If you are only interested in password validation, then decrypt the passwords and replace them with a secure hash and in future match the hashes. You will also need your password reminder service to a password reset service.
The question is where is the password you are passing into the PBE algorithm coming from? If it is a fixed password for your application, then you just need to replace it and perform some kind of rolling upgrade. As an observation, if you are storing encrypted data as text, either hex or base-64 encoded, there are characters that cannot appear in the text output and which you can hence prepend to indicate a newer encryption scheme. For example the : character does not appear in base-64. That will allow you to identify what has been upgraded and what has not.
If the passwords are coming from the user, then each user has their own password derived cipher. In this case you can only re-encrypt whatever data has been encrypted with the user's cipher when the user provides their password.
The most direct replacement is going to be along the lines of PBEWithSHA256And256BitAES. Unfortunately, this is not supported by Java 6, so you will need a 3rd party JCE library such as Bouncy Castle. Bouncy Castle offers PBEWithSHA256And256BitAES-CBC-BC, which would be a suitable replacement.

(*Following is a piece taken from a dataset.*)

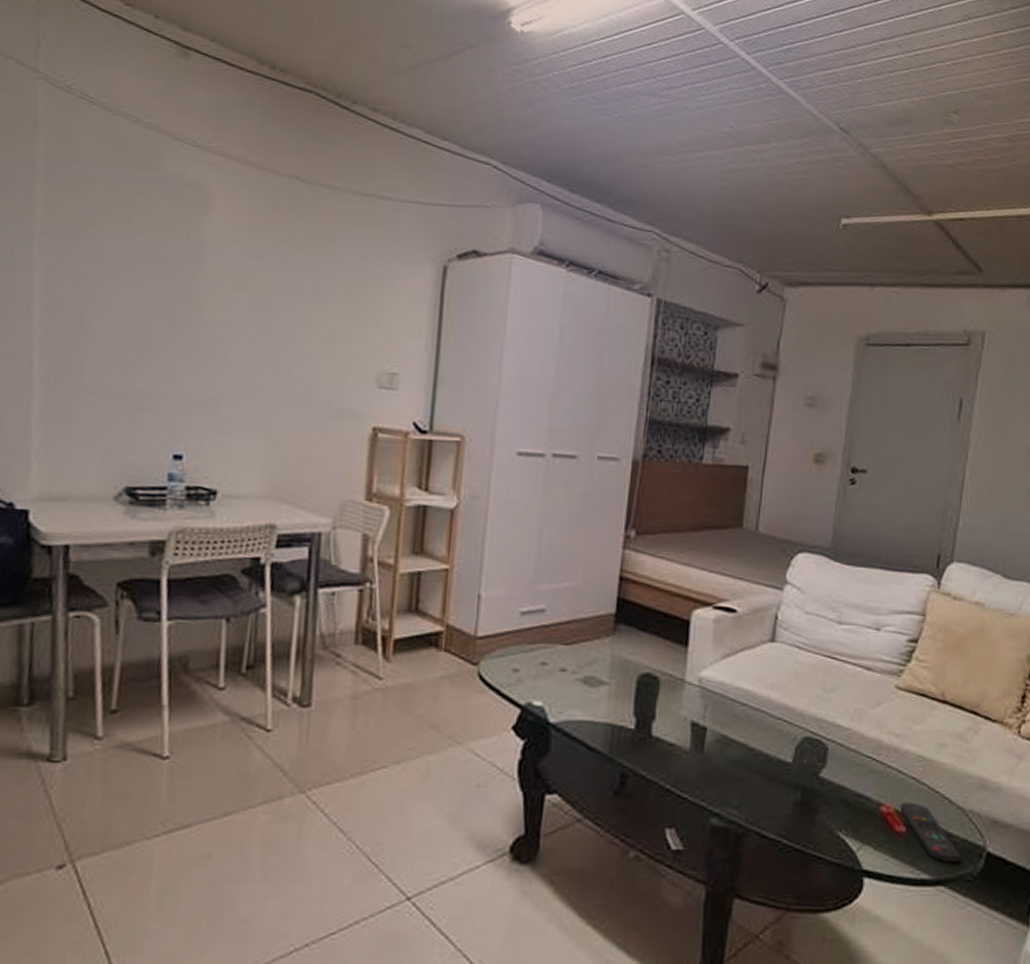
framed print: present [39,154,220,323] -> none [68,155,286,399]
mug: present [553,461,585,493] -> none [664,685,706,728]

The process of upgrading the cipher is a challenge. Whatever data has been encrypted with DES can only be decrypted with the user's password. I assume you do not have access to the passwords. This means you can only re-encrypt the data when the person who knows the password provides it. You are going to have a long period of time when your system contains a mixture of ciphers, so you need a way of identifying what is converted.
If we are talking about files, you could change the file suffix, or the folder they are stored in. If we are talking about BLOBs in a database, you could add an extra column to the database table to say what the encryption method is. If neither of those are possible you could add some form of header to the data to indicate that it has been encrypted in a new way. That's slightly risky as your existing data has no header and there is an outside chance it will match the new header by accident.
It may also be advisable to keep a list of which users have not yet had their data converted so you can prompt them to convert.